PROVIDED DATA Start Marker

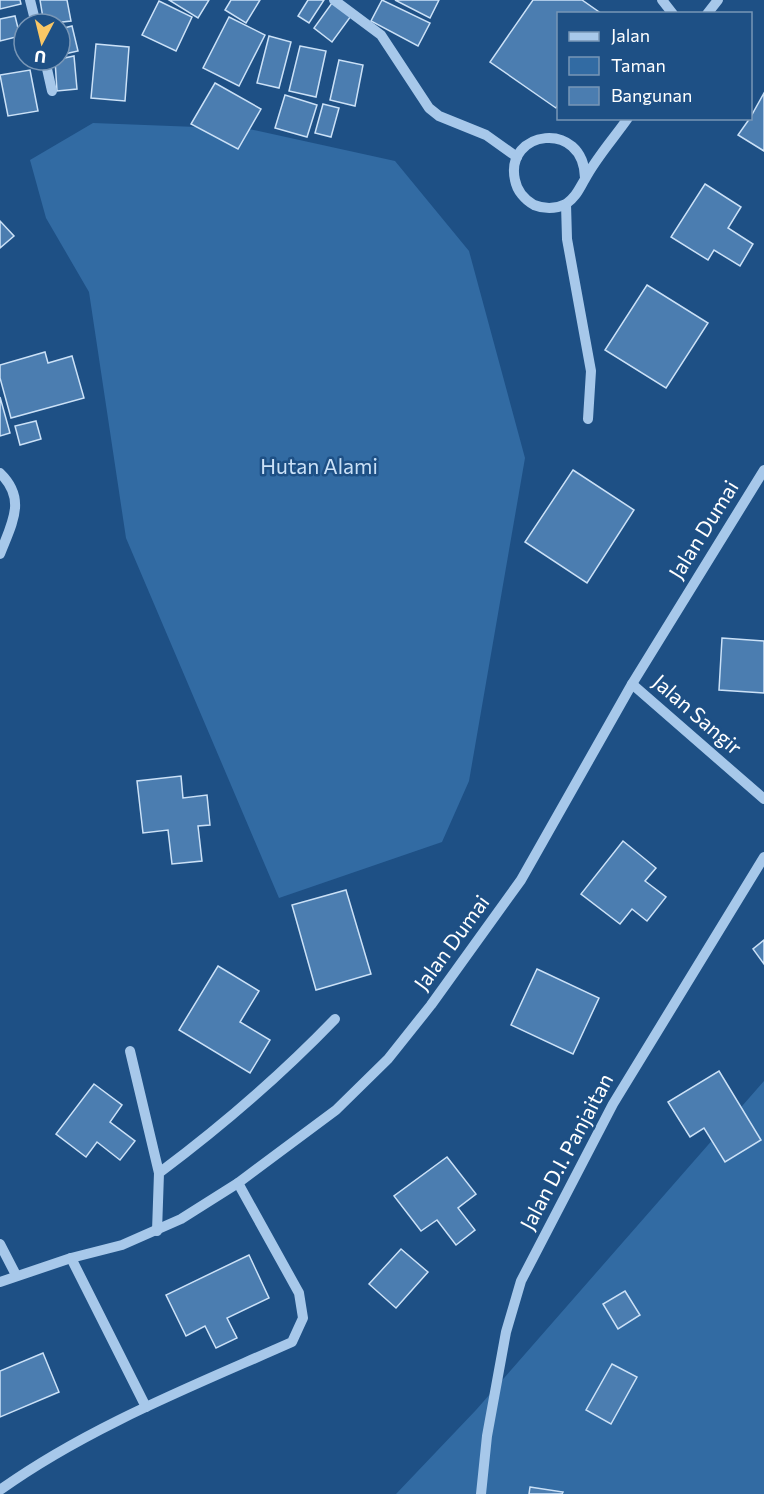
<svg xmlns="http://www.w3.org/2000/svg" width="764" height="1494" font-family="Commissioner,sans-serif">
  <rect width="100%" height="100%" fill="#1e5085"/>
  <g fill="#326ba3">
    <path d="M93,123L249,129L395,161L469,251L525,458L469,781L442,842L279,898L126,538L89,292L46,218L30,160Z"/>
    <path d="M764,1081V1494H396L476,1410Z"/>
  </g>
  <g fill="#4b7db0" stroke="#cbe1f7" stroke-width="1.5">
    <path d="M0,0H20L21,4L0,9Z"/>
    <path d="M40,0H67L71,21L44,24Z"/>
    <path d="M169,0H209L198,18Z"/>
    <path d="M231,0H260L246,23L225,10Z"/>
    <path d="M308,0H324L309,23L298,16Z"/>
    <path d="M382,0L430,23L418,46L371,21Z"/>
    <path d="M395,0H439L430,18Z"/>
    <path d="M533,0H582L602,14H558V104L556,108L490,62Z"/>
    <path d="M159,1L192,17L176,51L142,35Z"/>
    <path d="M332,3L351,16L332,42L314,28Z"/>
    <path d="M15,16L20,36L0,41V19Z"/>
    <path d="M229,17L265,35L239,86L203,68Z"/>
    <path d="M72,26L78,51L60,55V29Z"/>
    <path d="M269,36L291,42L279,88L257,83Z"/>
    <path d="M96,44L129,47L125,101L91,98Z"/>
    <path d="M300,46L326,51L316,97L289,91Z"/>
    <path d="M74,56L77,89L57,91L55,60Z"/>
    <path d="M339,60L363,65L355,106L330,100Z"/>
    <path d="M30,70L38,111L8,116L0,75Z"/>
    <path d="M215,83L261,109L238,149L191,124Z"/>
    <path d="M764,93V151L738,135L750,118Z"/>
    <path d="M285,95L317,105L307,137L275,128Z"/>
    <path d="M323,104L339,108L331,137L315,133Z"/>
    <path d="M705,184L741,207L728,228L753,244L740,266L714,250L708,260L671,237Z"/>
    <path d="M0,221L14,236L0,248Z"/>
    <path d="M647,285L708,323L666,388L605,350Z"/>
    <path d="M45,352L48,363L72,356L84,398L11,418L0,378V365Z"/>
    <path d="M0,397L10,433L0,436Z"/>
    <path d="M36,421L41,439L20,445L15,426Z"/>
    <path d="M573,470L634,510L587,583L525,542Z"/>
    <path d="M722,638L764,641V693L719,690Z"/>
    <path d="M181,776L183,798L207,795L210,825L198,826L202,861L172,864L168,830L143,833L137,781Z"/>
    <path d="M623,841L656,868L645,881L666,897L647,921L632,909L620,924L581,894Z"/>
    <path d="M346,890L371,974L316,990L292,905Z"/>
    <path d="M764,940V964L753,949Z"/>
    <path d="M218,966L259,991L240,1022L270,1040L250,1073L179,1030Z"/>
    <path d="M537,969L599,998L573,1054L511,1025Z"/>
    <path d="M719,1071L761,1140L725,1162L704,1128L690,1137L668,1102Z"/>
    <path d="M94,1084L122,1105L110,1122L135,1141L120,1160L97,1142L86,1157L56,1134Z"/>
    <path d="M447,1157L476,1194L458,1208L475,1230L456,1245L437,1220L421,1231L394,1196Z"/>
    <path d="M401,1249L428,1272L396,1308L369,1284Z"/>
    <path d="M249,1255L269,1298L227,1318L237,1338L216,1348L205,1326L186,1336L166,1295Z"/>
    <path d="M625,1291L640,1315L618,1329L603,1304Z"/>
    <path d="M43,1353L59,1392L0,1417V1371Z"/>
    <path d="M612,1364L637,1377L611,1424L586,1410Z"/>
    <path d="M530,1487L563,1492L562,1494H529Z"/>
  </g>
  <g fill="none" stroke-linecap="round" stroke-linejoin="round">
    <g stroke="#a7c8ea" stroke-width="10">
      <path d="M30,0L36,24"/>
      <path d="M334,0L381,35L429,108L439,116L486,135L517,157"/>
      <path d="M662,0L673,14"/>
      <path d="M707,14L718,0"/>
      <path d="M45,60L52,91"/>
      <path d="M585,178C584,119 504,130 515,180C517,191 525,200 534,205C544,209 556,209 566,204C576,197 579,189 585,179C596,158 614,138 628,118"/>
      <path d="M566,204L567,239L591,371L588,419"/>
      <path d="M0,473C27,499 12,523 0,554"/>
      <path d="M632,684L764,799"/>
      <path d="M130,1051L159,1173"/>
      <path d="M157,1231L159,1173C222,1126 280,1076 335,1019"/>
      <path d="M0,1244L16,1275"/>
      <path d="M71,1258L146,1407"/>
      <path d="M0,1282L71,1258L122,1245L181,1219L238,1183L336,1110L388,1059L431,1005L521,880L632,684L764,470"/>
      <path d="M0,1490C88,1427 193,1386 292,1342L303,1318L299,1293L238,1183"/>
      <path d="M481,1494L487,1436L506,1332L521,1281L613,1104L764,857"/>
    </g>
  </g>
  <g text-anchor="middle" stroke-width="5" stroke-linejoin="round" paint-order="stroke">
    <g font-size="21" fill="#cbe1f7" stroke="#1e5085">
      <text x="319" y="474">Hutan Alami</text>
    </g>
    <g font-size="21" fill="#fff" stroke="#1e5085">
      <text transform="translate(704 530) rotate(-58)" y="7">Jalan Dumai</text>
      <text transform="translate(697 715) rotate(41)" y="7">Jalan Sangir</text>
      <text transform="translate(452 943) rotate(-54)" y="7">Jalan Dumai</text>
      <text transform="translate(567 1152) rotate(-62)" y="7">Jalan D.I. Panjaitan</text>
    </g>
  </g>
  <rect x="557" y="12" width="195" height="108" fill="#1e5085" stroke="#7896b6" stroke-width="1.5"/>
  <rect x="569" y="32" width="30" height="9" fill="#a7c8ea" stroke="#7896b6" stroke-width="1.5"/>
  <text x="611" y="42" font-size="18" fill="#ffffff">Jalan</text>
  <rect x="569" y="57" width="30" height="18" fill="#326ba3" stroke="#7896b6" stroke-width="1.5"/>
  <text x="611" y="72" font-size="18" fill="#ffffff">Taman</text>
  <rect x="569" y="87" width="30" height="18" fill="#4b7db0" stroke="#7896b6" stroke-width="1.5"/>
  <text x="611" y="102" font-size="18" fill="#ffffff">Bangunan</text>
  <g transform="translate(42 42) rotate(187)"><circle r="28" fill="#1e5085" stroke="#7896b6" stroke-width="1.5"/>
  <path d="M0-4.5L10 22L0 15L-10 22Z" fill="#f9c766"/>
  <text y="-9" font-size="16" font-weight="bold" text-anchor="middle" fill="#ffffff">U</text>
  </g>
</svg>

PROVIDED DATA End Marker

**WHAT THIS TASK INVOLVES:**
Output the entries verbatim, skipping images.

**RESPONSE BOX:**
<svg xmlns="http://www.w3.org/2000/svg" width="764" height="1494" font-family="Commissioner,sans-serif">
  <rect width="100%" height="100%" fill="#1e5085"/>
  <g fill="#326ba3">
    <path d="M93,123L249,129L395,161L469,251L525,458L469,781L442,842L279,898L126,538L89,292L46,218L30,160Z"/>
    <path d="M764,1081V1494H396L476,1410Z"/>
  </g>
  <g fill="#4b7db0" stroke="#cbe1f7" stroke-width="1.5">
    <path d="M0,0H20L21,4L0,9Z"/>
    <path d="M40,0H67L71,21L44,24Z"/>
    <path d="M169,0H209L198,18Z"/>
    <path d="M231,0H260L246,23L225,10Z"/>
    <path d="M308,0H324L309,23L298,16Z"/>
    <path d="M382,0L430,23L418,46L371,21Z"/>
    <path d="M395,0H439L430,18Z"/>
    <path d="M533,0H582L602,14H558V104L556,108L490,62Z"/>
    <path d="M159,1L192,17L176,51L142,35Z"/>
    <path d="M332,3L351,16L332,42L314,28Z"/>
    <path d="M15,16L20,36L0,41V19Z"/>
    <path d="M229,17L265,35L239,86L203,68Z"/>
    <path d="M72,26L78,51L60,55V29Z"/>
    <path d="M269,36L291,42L279,88L257,83Z"/>
    <path d="M96,44L129,47L125,101L91,98Z"/>
    <path d="M300,46L326,51L316,97L289,91Z"/>
    <path d="M74,56L77,89L57,91L55,60Z"/>
    <path d="M339,60L363,65L355,106L330,100Z"/>
    <path d="M30,70L38,111L8,116L0,75Z"/>
    <path d="M215,83L261,109L238,149L191,124Z"/>
    <path d="M764,93V151L738,135L750,118Z"/>
    <path d="M285,95L317,105L307,137L275,128Z"/>
    <path d="M323,104L339,108L331,137L315,133Z"/>
    <path d="M705,184L741,207L728,228L753,244L740,266L714,250L708,260L671,237Z"/>
    <path d="M0,221L14,236L0,248Z"/>
    <path d="M647,285L708,323L666,388L605,350Z"/>
    <path d="M45,352L48,363L72,356L84,398L11,418L0,378V365Z"/>
    <path d="M0,397L10,433L0,436Z"/>
    <path d="M36,421L41,439L20,445L15,426Z"/>
    <path d="M573,470L634,510L587,583L525,542Z"/>
    <path d="M722,638L764,641V693L719,690Z"/>
    <path d="M181,776L183,798L207,795L210,825L198,826L202,861L172,864L168,830L143,833L137,781Z"/>
    <path d="M623,841L656,868L645,881L666,897L647,921L632,909L620,924L581,894Z"/>
    <path d="M346,890L371,974L316,990L292,905Z"/>
    <path d="M764,940V964L753,949Z"/>
    <path d="M218,966L259,991L240,1022L270,1040L250,1073L179,1030Z"/>
    <path d="M537,969L599,998L573,1054L511,1025Z"/>
    <path d="M719,1071L761,1140L725,1162L704,1128L690,1137L668,1102Z"/>
    <path d="M94,1084L122,1105L110,1122L135,1141L120,1160L97,1142L86,1157L56,1134Z"/>
    <path d="M447,1157L476,1194L458,1208L475,1230L456,1245L437,1220L421,1231L394,1196Z"/>
    <path d="M401,1249L428,1272L396,1308L369,1284Z"/>
    <path d="M249,1255L269,1298L227,1318L237,1338L216,1348L205,1326L186,1336L166,1295Z"/>
    <path d="M625,1291L640,1315L618,1329L603,1304Z"/>
    <path d="M43,1353L59,1392L0,1417V1371Z"/>
    <path d="M612,1364L637,1377L611,1424L586,1410Z"/>
    <path d="M530,1487L563,1492L562,1494H529Z"/>
  </g>
  <g fill="none" stroke-linecap="round" stroke-linejoin="round">
    <g stroke="#a7c8ea" stroke-width="10">
      <path d="M30,0L36,24"/>
      <path d="M334,0L381,35L429,108L439,116L486,135L517,157"/>
      <path d="M662,0L673,14"/>
      <path d="M707,14L718,0"/>
      <path d="M45,60L52,91"/>
      <path d="M585,178C584,119 504,130 515,180C517,191 525,200 534,205C544,209 556,209 566,204C576,197 579,189 585,179C596,158 614,138 628,118"/>
      <path d="M566,204L567,239L591,371L588,419"/>
      <path d="M0,473C27,499 12,523 0,554"/>
      <path d="M632,684L764,799"/>
      <path d="M130,1051L159,1173"/>
      <path d="M157,1231L159,1173C222,1126 280,1076 335,1019"/>
      <path d="M0,1244L16,1275"/>
      <path d="M71,1258L146,1407"/>
      <path d="M0,1282L71,1258L122,1245L181,1219L238,1183L336,1110L388,1059L431,1005L521,880L632,684L764,470"/>
      <path d="M0,1490C88,1427 193,1386 292,1342L303,1318L299,1293L238,1183"/>
      <path d="M481,1494L487,1436L506,1332L521,1281L613,1104L764,857"/>
    </g>
  </g>
  <g text-anchor="middle" stroke-width="5" stroke-linejoin="round" paint-order="stroke">
    <g font-size="21" fill="#cbe1f7" stroke="#1e5085">
      <text x="319" y="474">Hutan Alami</text>
    </g>
    <g font-size="21" fill="#fff" stroke="#1e5085">
      <text transform="translate(704 530) rotate(-58)" y="7">Jalan Dumai</text>
      <text transform="translate(697 715) rotate(41)" y="7">Jalan Sangir</text>
      <text transform="translate(452 943) rotate(-54)" y="7">Jalan Dumai</text>
      <text transform="translate(567 1152) rotate(-62)" y="7">Jalan D.I. Panjaitan</text>
    </g>
  </g>
  <rect x="557" y="12" width="195" height="108" fill="#1e5085" stroke="#7896b6" stroke-width="1.5"/>
  <rect x="569" y="32" width="30" height="9" fill="#a7c8ea" stroke="#7896b6" stroke-width="1.5"/>
  <text x="611" y="42" font-size="18" fill="#ffffff">Jalan</text>
  <rect x="569" y="57" width="30" height="18" fill="#326ba3" stroke="#7896b6" stroke-width="1.5"/>
  <text x="611" y="72" font-size="18" fill="#ffffff">Taman</text>
  <rect x="569" y="87" width="30" height="18" fill="#4b7db0" stroke="#7896b6" stroke-width="1.5"/>
  <text x="611" y="102" font-size="18" fill="#ffffff">Bangunan</text>
  <g transform="translate(42 42) rotate(187)"><circle r="28" fill="#1e5085" stroke="#7896b6" stroke-width="1.5"/>
  <path d="M0-4.5L10 22L0 15L-10 22Z" fill="#f9c766"/>
  <text y="-9" font-size="16" font-weight="bold" text-anchor="middle" fill="#ffffff">U</text>
  </g>
</svg>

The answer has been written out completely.